Он показал рукой на пути. Сначала Марш не видел ничего, кроме состава для перевозки скота. Потом он заметил движение, почти неразличимое в тени поезда, – дергающаяся, словно марионетка, расплывчатая фигура, за ней другая, потом еще. Они бежали вдоль вагонов, скрывались между ними, выжидали, потом выскакивали снова и бежали к следующему укрытию.
Глобус стоял к ним спиной. Не обращая на них внимания, он продолжал разговаривать с Кребсом, стуча кулаком правой руки по левой ладони.
Марш следил, как фигурки двигались к укрытию. Потом вдруг загудели рельсы, налетел порыв ветра, и их не стало видно за набирающим скорость поездом Берлин – Ровно. Стена из двухэтажных вагонов-ресторанов и спальных вагонов пронеслась за полминуты, но когда перед Маршем снова открылась станция, маленькая колония бродяг растворилась в оранжевой мгле.
Часть пятая. Суббота, 18 апреля
Большинство из вас знает, что это значит, когда рядами лежат сто трупов. Или пятьсот, или тысяча. Выдержать это и в то же время – за небольшими исключениями, вызванными человеческой слабостью, – остаться славными парнями – вот что нас закалило. Эта славная страница нашей истории никогда не должна быть и не будет написана.
1
Из-под двери пробивалась полоска света. В квартире звучало радио. Музыка влюбленных – мягкие звуки струн и тихое пение, как раз к ночи. Что там, вечеринка? Или же американцы так ведут себя, когда рядом опасность? Он стоял на крошечной лестничной площадке, глядя на часы. Почти два часа. Постучал. Немного спустя громкость убавили. Послышался её голос:
– Кто там?
– Полиция.
Прошла секунда, вторая, потом послышался лязг засовов и цепочек, и дверь открылась. Она сказала: «Ты большой шутник», но улыбка была неестественной, только ради него. В темных глазах усталость и – неужели? – страх. Он наклонился поцеловать её, легко обнял за талию, и им тут же овладело желание. «Боже, – пронеслось в голове, – она делает меня шестнадцатилетним…».
В квартире послышался шум шагов. Он поднял глаза. За её плечом в дверях ванной маячила фигура мужчины. Он был на пару лет моложе Марша: коричневые башмаки, спортивная куртка, галстук-бабочка, белый пуловер поверх строгой белоснежной рубашки. Шарли напряглась, и мягко освободилась из его объятий.

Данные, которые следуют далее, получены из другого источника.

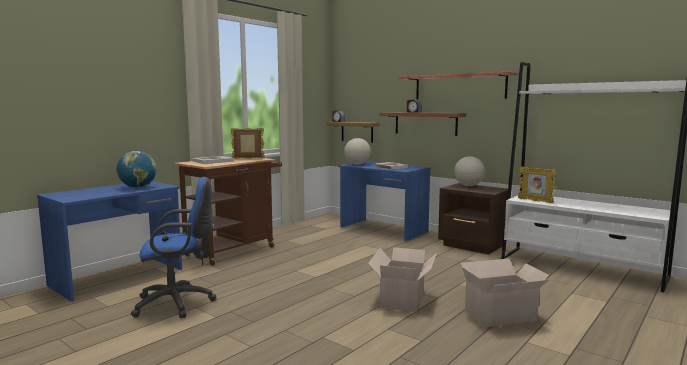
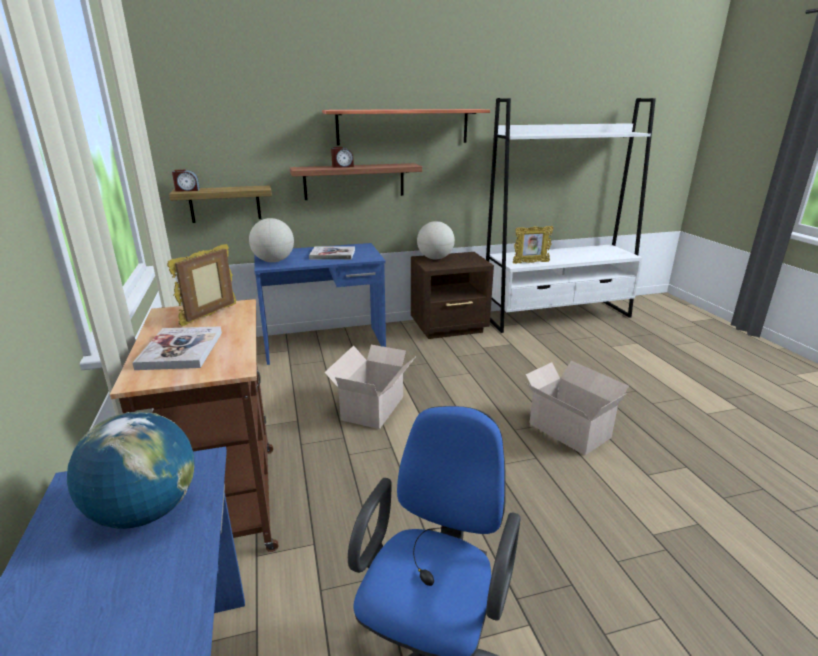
camera: 55 degrees left, 15 degrees up
(502, 315) = (643, 397): cardboard box -> cardboard box (374, 407)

– Помнишь Генри Найтингейла?
Он выпрямился, чувствуя неловкость.
– Конечно. Бар на Потсдамерштрассе.
Ни один из них не двинулся навстречу другому. Лицо американца – словно маска.
Глядя на Найтингейла, Марш тихо спросил:
– Что здесь происходит, Шарли?
Встав на цыпочки, она прошептала ему на ухо:
– Молчи. Здесь нельзя. Кое-что произошло. – А потом вслух: – Как интересно, что мы здесь втроем. – Взяла Марша за руку и повела его к ванной. – Давай пройдем в комнату.
В ванной Найтингейл вел себя как хозяин. Он открыл холодную воду в раковине и ванне, усилил громкость радио. Передавали уже другую программу. Теперь обшитые досками стены тряслись от звуков «немецкого джаза» – едва синкопированного, официально одобренного, без единого намека на «негроидные влияния». Наладив все, как хотел, Найтингейл уселся на край ванны. Марш устроился рядом. Шарли присела на корточки на полу.
Собрание открыла она.
– Я рассказала Генри о посетившем меня госте. С которым ты дрался. Он считает, что гестапо, возможно, поставило «жучка».
Найтингейл дружелюбно улыбнулся.
– Боюсь, что именно так работают в вашей стране, герр штурмбаннфюрер.
Вашей стране…
– Уверен, что ваша предосторожность вполне благоразумна.
Возможно, он не моложе меня, подумал Марш. У американца густые светлые волосы, светлые ресницы, загар лыжника. Зубы чересчур, до смешного, правильные – ослепительно белые полоски эмали. Судя по цвету лица, у него-то в детстве, видно, не было ни обедов из одного блюда, ни жидкого картофельного супа, ни набитых наполовину опилками сосисок. По его моложавой внешности ему можно было дать сколько угодно – от двадцати пяти до пятидесяти.